**** Text under study ****
Among patients undergoing major orthopedic and spine surgery, antifibrinolytic agents compared to placebo reduce bleeding, reduce the risk of transfusion and do not appear to increase the risk of myocardial infarction, stroke, deep vein thrombosis or pulmonary embolism [8, 12–19]. These observations are consistent with those found in the cardiovascular surgery literature [20, 21].
The aim of the present study was to evaluate the efficacy of tranexamic acid in reducing blood loss and the need for allogenic blood transfusion in patients undergoing posterior lumbar spine surgery. Our results suggest a less blood loss as shown by the higher postoperative hemoglobin concentration and lower cell saver volume in the tranexamic acid group. But we found no significant reduction of allogenic blood transfusion rate with the use of tranexamic acid. No adverse events with the use of tranexamic acid were seen in our population.
Heterogeneous patient populations (adolescent scoliosis, neuromuscular scoliosis, acquired degenerative instability, etc.), differences in surgical techniques (anterior, posterior, anterior-posterior, lumbar and cervical), heterogeneity in the doses and type of antifibrinolytic agent, timing of administration, and a lack of standardized dose regimens and transfusion thresholds may help to explain why the results of the present study are different from those previously published, which showed differences in blood loss and transfusion between patients who received tranexamic acid and those who did not.
Elwatidy et al. reported on the efficacy and safety of a large dose of tranexamic acid in spine surgery . They enrolled 64 patients of whom 18 had multilevel anterior cervical discectomies, 22 had decompressive surgery for multisegmental stenosis, 15 had laminectomy and posterior instrumentation and nine had laminectomy and resection of a spinal tumor. The blood loss during surgery from patients in TA group was almost half the amount lost from patients in Placebo group (49% reduction). Consequently the amount of blood transfusion was 80% less in TA than in placebo group. The heterogeneity of this study population makes it difficult to compare the results because these procedures entailed more or less significant blood losses.
**** Provided records ****
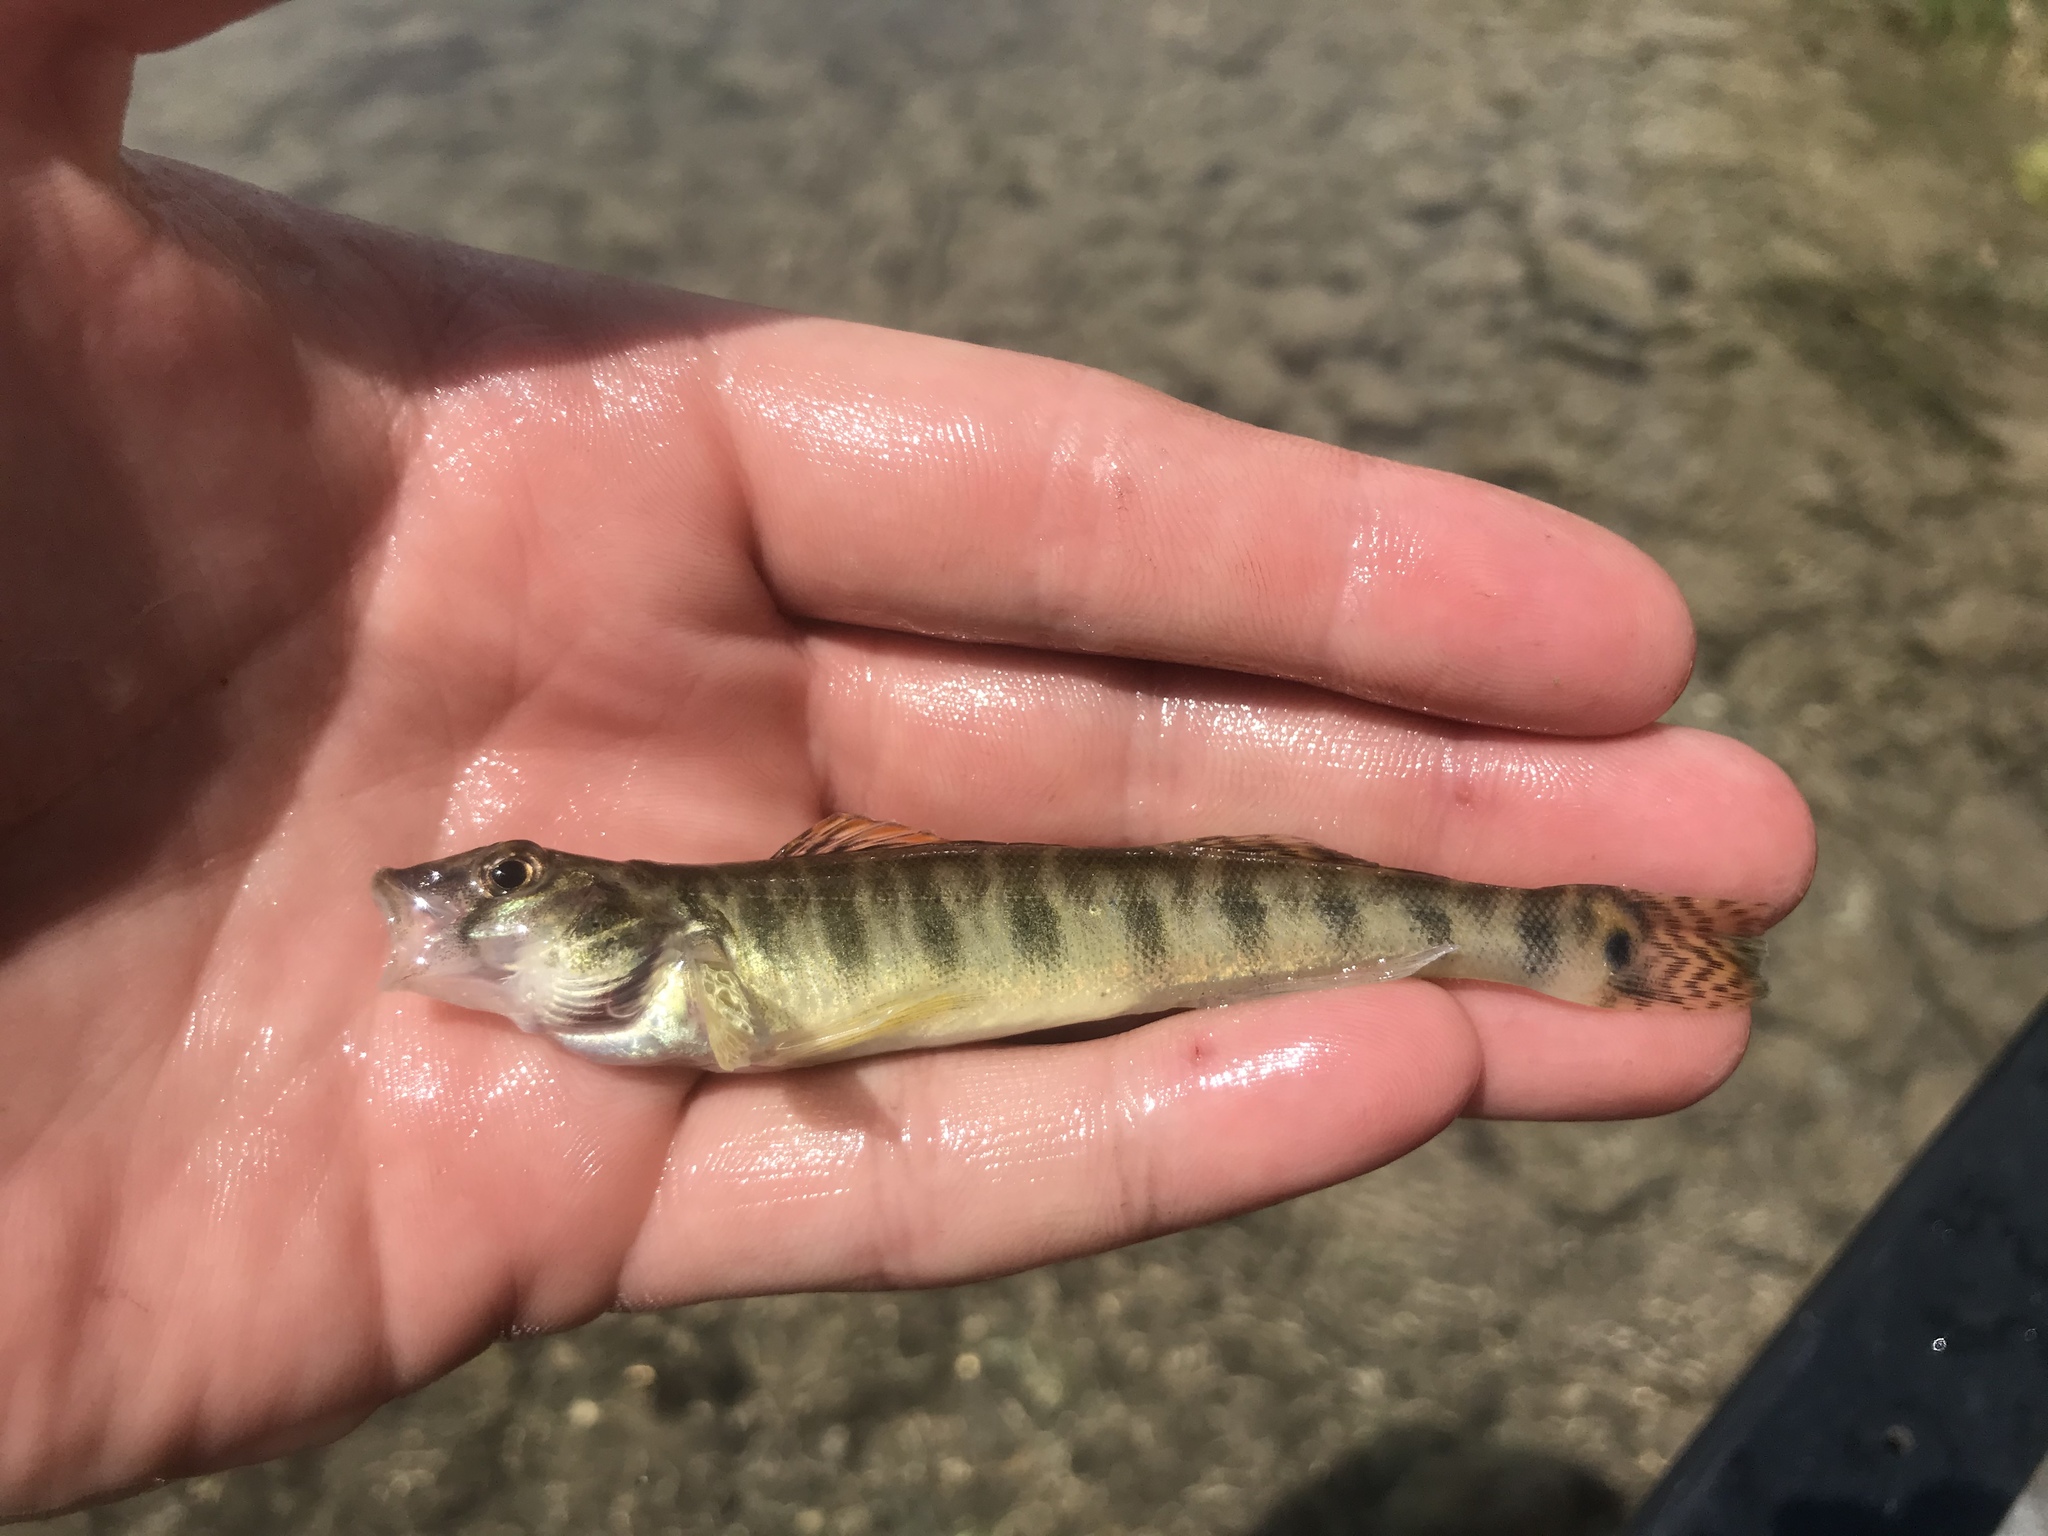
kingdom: Animalia
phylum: Chordata
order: Perciformes
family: Percidae
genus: Percina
****
● Required actions:
a - Summarize the passage on tranexamic acid in spine surgery in two sentences.
b - Reproduce the portion of the passage on tranexamic acid in spine surgery starting at "Among patients undergoing" and ending at "literature [20, 21].".
The records play no part in the work here.

● Outputs in order:
a - The present study evaluated tranexamic acid in patients undergoing posterior lumbar spine surgery and found less blood loss, shown by higher postoperative hemoglobin concentration and lower cell saver volume, but no significant reduction in the allogenic blood transfusion rate and no adverse events. Heterogeneity in patient populations, surgical techniques, agents, doses and timing, together with a lack of standardized dose regimens and transfusion thresholds, may help to explain why these results differ from earlier published studies.

b -
Among patients undergoing major orthopedic and spine surgery, antifibrinolytic agents compared to placebo reduce bleeding, reduce the risk of transfusion and do not appear to increase the risk of myocardial infarction, stroke, deep vein thrombosis or pulmonary embolism [8, 12–19]. These observations are consistent with those found in the cardiovascular surgery literature [20, 21].